S&P 500 Now vs. 2011
The S&P 500 retested/undercut the August 9, 2011 intra-day low on October 4, 2011. The rally off the August 9, 2011 low peaked 16 sessions later on August 31, 2011 prior to the drop into early October. The rally from the August 25 low stalled on September 17, which is also 16 sessions. The price structure in 2015 is eerily similar to that of 2011. Poor September seasonals as well as the weak August-October period also support the case for a retest of the August lows.
S&P 500 Now vs. 1998
The S&P 500 undercut the September 1, 1998 low on October 8, 1998 and confirmed a double bottom in late October 1998. The rally off the September 1, 1998 low peaked 16 sessions later on September 23, 1998 prior to the S&P 500 decline into early October.
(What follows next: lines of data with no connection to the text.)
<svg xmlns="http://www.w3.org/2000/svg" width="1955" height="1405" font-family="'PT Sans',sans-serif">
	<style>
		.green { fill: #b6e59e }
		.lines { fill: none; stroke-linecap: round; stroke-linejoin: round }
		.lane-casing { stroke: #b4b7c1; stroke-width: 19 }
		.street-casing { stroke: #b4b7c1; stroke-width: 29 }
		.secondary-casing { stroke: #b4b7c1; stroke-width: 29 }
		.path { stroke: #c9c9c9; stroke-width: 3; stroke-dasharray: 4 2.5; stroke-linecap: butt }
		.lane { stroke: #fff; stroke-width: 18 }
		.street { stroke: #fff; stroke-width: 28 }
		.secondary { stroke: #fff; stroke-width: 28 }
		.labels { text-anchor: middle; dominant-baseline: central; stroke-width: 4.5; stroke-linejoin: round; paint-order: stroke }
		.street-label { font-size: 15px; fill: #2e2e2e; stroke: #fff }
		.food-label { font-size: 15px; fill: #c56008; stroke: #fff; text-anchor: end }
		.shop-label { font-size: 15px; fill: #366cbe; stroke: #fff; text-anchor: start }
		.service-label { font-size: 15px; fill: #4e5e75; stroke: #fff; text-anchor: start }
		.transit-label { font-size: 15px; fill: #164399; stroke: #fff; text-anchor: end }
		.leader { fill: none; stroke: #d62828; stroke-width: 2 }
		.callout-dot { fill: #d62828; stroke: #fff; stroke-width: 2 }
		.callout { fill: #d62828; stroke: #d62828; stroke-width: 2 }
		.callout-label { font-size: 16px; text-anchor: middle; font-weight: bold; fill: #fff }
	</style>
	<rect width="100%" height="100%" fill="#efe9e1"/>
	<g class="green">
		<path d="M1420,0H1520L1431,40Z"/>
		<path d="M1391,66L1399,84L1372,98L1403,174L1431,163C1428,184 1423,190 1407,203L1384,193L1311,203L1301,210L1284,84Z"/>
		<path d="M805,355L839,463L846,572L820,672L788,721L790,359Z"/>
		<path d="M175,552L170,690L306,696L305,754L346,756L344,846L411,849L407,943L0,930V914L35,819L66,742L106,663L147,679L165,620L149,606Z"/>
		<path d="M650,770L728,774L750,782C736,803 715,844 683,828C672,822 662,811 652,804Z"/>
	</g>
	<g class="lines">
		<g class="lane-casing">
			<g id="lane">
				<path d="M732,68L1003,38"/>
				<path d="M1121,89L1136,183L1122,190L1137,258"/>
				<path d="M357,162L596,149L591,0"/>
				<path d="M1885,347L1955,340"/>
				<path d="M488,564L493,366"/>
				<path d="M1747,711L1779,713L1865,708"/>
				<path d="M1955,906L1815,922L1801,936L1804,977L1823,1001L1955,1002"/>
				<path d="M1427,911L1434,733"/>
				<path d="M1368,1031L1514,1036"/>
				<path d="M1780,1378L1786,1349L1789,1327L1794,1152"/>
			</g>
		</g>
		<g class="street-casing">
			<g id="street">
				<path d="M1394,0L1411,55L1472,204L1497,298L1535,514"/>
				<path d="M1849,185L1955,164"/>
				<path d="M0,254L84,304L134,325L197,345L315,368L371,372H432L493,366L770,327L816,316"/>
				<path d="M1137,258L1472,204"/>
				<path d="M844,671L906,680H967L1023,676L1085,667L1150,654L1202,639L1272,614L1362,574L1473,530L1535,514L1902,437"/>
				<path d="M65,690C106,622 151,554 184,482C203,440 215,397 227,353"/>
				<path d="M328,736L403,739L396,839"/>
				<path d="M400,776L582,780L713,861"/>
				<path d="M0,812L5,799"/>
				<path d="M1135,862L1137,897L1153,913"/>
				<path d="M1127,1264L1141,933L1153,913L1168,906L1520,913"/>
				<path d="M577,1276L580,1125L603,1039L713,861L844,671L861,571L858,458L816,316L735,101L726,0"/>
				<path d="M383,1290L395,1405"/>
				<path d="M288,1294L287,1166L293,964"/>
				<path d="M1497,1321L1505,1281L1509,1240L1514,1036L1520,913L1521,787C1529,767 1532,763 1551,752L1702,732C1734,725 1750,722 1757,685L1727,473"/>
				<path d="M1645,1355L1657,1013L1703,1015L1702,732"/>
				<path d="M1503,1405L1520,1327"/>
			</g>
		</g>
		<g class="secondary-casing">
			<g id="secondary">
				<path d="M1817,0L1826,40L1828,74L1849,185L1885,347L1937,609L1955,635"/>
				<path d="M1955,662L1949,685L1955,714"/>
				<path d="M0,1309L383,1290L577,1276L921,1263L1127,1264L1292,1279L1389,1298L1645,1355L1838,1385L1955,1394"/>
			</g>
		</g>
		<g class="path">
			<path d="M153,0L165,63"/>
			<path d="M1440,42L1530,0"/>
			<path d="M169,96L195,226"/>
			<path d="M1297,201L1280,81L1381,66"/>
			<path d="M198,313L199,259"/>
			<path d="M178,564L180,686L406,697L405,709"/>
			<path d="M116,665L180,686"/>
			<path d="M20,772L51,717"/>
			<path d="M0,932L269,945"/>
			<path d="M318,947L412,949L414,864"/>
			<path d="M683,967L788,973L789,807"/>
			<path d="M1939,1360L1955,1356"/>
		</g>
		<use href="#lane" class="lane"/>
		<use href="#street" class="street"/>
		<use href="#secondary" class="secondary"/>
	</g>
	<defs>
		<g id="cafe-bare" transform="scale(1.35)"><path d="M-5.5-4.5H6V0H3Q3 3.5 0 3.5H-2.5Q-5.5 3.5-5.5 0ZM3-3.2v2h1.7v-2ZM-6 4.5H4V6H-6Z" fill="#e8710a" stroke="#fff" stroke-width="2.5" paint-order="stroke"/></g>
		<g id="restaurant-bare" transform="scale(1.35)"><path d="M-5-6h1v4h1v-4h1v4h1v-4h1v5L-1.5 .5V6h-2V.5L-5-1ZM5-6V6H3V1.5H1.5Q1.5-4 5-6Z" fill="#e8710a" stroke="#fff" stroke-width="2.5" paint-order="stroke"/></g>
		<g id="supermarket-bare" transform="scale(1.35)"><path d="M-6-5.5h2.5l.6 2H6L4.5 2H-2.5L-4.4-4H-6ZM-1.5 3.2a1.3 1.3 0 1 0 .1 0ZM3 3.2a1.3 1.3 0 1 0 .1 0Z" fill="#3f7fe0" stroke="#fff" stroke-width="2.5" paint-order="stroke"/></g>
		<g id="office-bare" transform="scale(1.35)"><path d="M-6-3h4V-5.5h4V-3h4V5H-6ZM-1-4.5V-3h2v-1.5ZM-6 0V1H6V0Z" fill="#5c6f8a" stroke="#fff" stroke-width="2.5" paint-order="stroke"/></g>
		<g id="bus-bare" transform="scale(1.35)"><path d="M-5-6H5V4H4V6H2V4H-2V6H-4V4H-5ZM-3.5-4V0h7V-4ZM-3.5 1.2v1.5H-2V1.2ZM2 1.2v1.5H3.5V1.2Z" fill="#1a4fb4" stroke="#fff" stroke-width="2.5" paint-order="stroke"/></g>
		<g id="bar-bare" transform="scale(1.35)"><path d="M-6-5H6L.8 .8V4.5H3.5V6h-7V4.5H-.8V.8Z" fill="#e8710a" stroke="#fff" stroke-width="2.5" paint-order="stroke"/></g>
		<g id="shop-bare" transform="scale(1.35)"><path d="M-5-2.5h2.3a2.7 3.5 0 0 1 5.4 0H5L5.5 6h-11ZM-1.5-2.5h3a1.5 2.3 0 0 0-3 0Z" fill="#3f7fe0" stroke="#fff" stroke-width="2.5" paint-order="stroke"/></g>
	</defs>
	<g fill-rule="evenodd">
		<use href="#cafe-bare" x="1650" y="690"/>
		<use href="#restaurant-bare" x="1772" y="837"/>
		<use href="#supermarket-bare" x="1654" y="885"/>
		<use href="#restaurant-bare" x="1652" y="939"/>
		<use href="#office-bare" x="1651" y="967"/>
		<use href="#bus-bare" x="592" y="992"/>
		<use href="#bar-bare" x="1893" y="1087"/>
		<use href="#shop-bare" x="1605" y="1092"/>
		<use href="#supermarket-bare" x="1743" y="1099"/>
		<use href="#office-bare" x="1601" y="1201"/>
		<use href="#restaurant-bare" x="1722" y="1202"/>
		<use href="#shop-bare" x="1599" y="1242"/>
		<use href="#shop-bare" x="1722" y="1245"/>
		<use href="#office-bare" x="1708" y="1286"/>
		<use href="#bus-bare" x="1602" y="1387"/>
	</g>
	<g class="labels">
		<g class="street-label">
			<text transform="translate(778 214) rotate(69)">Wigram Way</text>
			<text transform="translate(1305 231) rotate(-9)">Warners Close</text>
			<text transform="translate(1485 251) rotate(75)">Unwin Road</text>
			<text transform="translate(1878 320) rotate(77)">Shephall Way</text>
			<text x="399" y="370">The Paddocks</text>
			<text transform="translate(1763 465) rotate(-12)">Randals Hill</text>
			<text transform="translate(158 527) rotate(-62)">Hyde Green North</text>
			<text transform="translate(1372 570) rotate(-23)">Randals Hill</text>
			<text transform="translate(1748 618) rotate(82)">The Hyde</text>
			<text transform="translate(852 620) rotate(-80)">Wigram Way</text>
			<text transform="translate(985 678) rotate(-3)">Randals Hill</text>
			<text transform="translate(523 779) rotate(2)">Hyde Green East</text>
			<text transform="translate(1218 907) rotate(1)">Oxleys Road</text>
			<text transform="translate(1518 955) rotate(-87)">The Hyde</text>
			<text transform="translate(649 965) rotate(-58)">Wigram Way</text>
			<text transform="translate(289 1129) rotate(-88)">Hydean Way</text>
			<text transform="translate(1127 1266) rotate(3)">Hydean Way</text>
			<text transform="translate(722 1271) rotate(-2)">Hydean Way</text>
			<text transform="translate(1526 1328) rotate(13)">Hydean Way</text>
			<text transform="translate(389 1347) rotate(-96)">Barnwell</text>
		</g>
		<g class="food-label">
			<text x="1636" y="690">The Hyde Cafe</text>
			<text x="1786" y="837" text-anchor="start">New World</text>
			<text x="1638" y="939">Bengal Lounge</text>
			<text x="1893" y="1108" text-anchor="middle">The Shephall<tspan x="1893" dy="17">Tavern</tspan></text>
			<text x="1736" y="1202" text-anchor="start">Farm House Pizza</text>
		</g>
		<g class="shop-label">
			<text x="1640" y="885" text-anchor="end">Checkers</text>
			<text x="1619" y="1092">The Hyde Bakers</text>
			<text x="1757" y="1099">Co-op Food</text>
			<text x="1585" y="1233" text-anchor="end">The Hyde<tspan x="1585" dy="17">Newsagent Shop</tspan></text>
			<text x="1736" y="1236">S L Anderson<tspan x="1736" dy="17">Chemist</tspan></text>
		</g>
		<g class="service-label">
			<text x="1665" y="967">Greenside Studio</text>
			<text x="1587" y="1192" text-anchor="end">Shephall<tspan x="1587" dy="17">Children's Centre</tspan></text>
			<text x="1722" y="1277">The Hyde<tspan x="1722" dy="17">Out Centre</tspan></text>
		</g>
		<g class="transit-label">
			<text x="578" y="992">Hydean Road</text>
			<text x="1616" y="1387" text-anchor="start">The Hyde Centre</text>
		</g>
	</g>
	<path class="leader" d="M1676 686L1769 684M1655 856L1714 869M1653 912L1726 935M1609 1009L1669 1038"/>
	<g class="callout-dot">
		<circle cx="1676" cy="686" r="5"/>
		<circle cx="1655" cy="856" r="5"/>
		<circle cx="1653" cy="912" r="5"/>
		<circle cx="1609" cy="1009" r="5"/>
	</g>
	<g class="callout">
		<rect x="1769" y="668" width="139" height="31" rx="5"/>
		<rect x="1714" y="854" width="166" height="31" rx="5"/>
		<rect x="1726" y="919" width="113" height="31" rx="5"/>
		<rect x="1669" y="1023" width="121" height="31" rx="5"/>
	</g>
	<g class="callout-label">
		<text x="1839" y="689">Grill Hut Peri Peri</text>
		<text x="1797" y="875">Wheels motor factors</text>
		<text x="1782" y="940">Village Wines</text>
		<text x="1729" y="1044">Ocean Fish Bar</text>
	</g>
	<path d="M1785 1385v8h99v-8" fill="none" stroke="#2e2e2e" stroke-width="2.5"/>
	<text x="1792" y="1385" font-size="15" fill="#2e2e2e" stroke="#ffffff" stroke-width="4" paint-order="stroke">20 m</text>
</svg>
The rally from August 25 has stalled on September 17, which is also 16 sessions.
S&P 500 Now vs. 2008
We do not believe that the S&P 500 is embarking on a 2008 to 2009 type of bear market, but the price structure for the S&P 500 off the August 25 low is similar to the price action off the January 23, 2008 low. The S&P 500 undercut this low on March 17, 2008.
S&P 500 still not following the “V” reversal pattern
The 17 sessions since the August 25 low are not following the October 2014 “V” bottom pattern. 17 sessions off the October 15, 2014 low saw the S&P 500 up over 11% and at new highs, while the 17 sessions off the August 25 low show the S&P 500 up over 4% but stalling below resistances – two very different patterns.
As highlighted above, the current price structure is similar to 2011, 1998, and 2008, all of which saw retests/undercuts of the lows.